> [What to produce] In the records below, find the line that contains "воздухоплавания." and repeat it, along with each line after it, exactly as written.

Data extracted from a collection

# # # # # # #

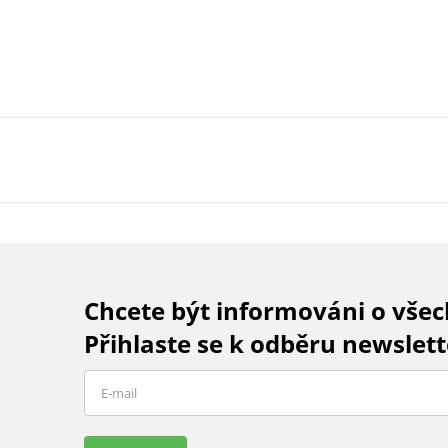
Chcete být informováni o vše
Přihlaste se k odběru newslett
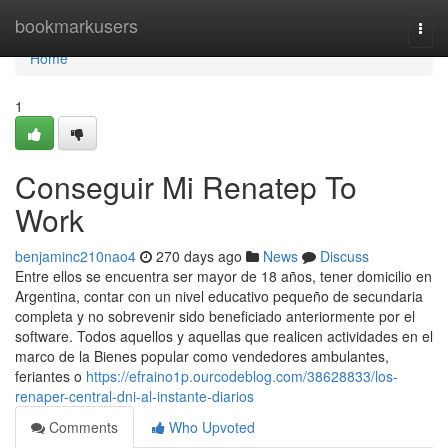
Home
bookmarkusers
Togg
navi
Home
1
Conseguir Mi Renatep To
Work
benjaminc210nao4
270 days ago
News
Discuss
Entre ellos se encuentra ser mayor de 18 años, tener domicilio en
Argentina, contar con un nivel educativo pequeño de secundaria
completa y no sobrevenir sido beneficiado anteriormente por el
software. Todos aquellos y aquellas que realicen actividades en el
marco de la Bienes popular como vendedores ambulantes,
feriantes o
https://efraino1p.ourcodeblog.com/38628833/los-
renaper-central-dni-al-instante-diarios
Comments
Who Upvoted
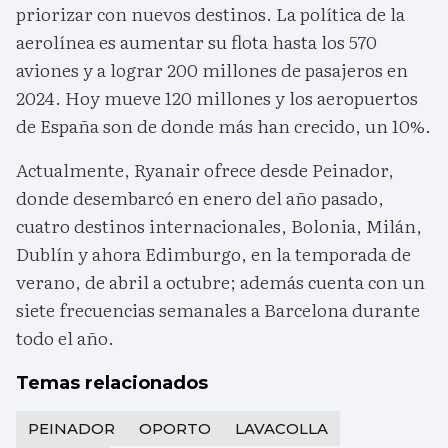
priorizar con nuevos destinos. La política de la
aerolínea es aumentar su flota hasta los 570
aviones y a lograr 200 millones de pasajeros en
2024. Hoy mueve 120 millones y los aeropuertos
de España son de donde más han crecido, un 10%.
Actualmente, Ryanair ofrece desde Peinador,
donde desembarcó en enero del año pasado,
cuatro destinos internacionales, Bolonia, Milán,
Dublín y ahora Edimburgo, en la temporada de
verano, de abril a octubre; además cuenta con un
siete frecuencias semanales a Barcelona durante
todo el año.
Temas relacionados
PEINADOR
OPORTO
LAVACOLLA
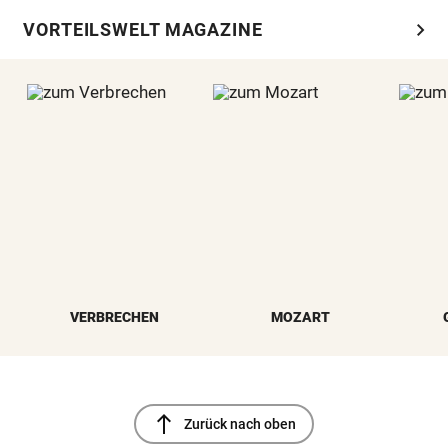
chevron_right
VORTEILSWELT MAGAZINE
VERBRECHEN
MOZART
north
Zurück nach oben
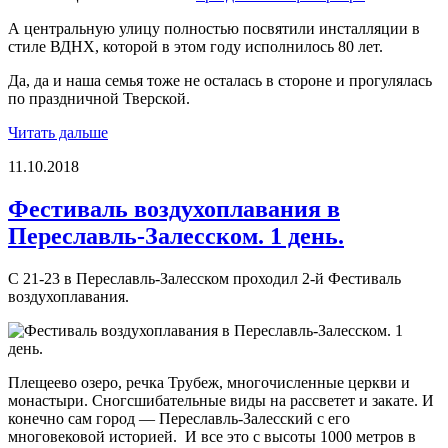
А центральную улицу полностью посвятили инсталляции в
стиле ВДНХ, которой в этом году исполнилось 80 лет.
Да, да и наша семья тоже не осталась в стороне и прогулялась
по праздничной Тверской.
Читать дальше
11.10.2018
Фестиваль воздухоплавания в
Переславль-Залесском. 1 день.
С 21-23 в Переславль-Залесском проходил 2-й Фестиваль
воздухоплавания.
Плещеево озеро, речка Трубеж, многочисленные церкви и
монастыри. Сногсшибательные виды на рассветет и закате. И
конечно сам город — Переславль-Залесский с его
многовековой историей. И все это с высоты 1000 метров в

# # # # # # #

> [Response box]
воздухоплавания.
Плещеево озеро, речка Трубеж, многочисленные церкви и
монастыри. Сногсшибательные виды на рассветет и закате. И
конечно сам город — Переславль-Залесский с его
многовековой историей. И все это с высоты 1000 метров в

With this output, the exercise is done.